Helmet Communications:
There is one more type of instructional method that some kiting schools are employing or starting to experiment with. Kiteboarding helmets can be equipped with a waterproof speaker and radio receiver. That communication equipment can be used to establish one way or even two-way communications. With one-way communication, the student does not get a microphone, and therein lies the drawback to this method. The student cannot ask questions, provide feedback, or even indicate they do not understand what the instructor said. At present the only known two way communication technology known to this author is being sold by a company called bb Talkin. Helmet Communications is being used most often as a supplement to Boat Assist in a partial attempt to make up for the communication deficiencies of Boat Assist. There are now also instances of Shallow Water instruction aided by Helmet Communications. This can be useful for the early intermediate rider that does not need watercraft backup but is attempting to learn a skill, such as jumping.

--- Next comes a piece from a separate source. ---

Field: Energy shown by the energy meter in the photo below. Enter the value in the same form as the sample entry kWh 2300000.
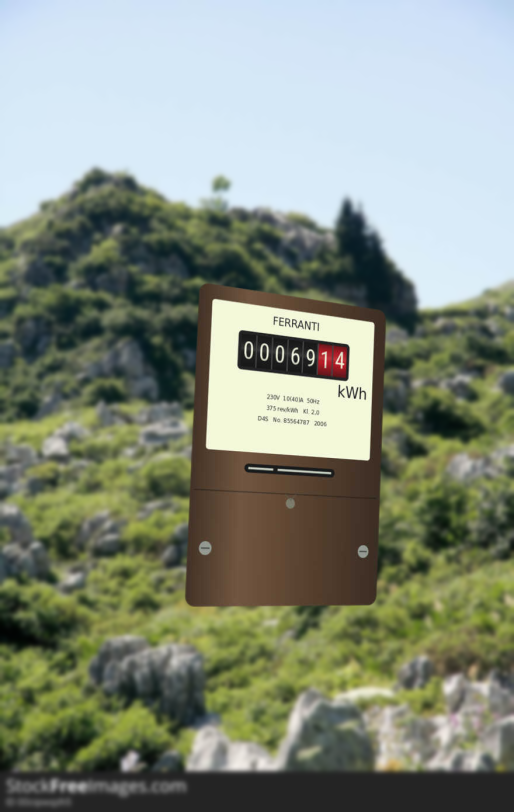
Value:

One qualification respecting Helmet Communications, reliability can be a problem. On the beach the “comm” test usually goes well. But in the water, at range, with everything wet, the background sound of the wind and wave action, the voice of your instructor often sounds something like an old fashioned fax machine performing its screeching handshake combined with the even more old fashioned hiss off a cathode ray tube television with rabbit ears pointed in not quite right direction or lacking in the correct amount of tin foil covering. This technology has been greatly improved by with the offering from bb Talkin. Their technology is long range Bluetooth. Not only does their technology permit two-way communications but the background noise filtering, the overall sound quality, and the range make it the best product on the market as this is being written in early 2018.